**INSTRUCTIONS FOR THE TASK:**
Consider the entries below. Count the lines holding the string "format" and state the number only.

==============================

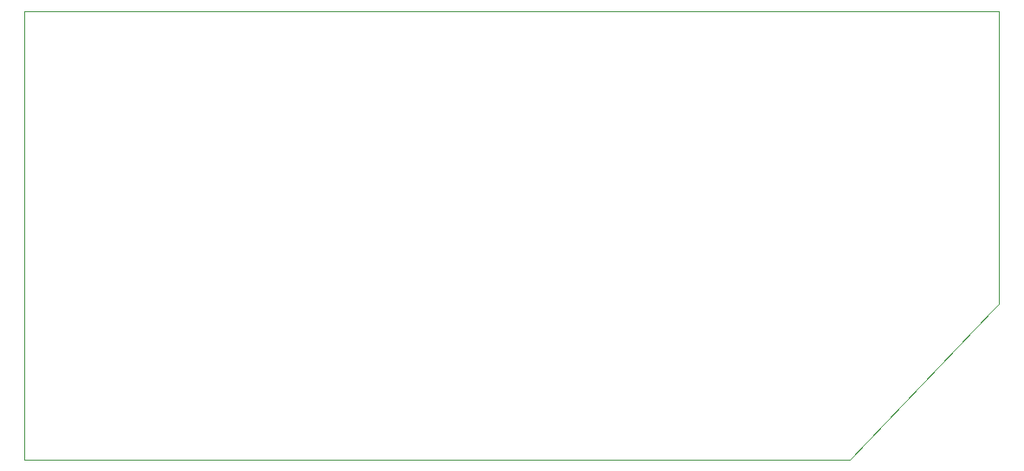
<source format=gbr>
%TF.GenerationSoftware,KiCad,Pcbnew,(5.1.9)-1*%
%TF.CreationDate,2021-04-06T22:00:47-07:00*%
%TF.ProjectId,head,68656164-2e6b-4696-9361-645f70636258,rev?*%
%TF.SameCoordinates,Original*%
%TF.FileFunction,Profile,NP*%
%FSLAX46Y46*%
G04 Gerber Fmt 4.6, Leading zero omitted, Abs format (unit mm)*
G04 Created by KiCad (PCBNEW (5.1.9)-1) date 2021-04-06 22:00:47*
%MOMM*%
%LPD*%
G01*
G04 APERTURE LIST*
%TA.AperFunction,Profile*%
%ADD10C,0.050000*%
%TD*%
G04 APERTURE END LIST*
D10*
X56515000Y-121285000D02*
X56515000Y-165100000D01*
X86995000Y-121285000D02*
X56515000Y-121285000D01*
X88265000Y-121285000D02*
X86995000Y-121285000D01*
X151765000Y-121285000D02*
X88265000Y-121285000D01*
X151765000Y-149860000D02*
X151765000Y-121285000D01*
X151130000Y-150495000D02*
X151765000Y-149860000D01*
X137160000Y-165100000D02*
X151130000Y-150495000D01*
X132080000Y-165100000D02*
X137160000Y-165100000D01*
X56515000Y-165100000D02*
X132080000Y-165100000D01*
M02*

</source>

==============================

**RESULT OF THE EXERCISE:**
2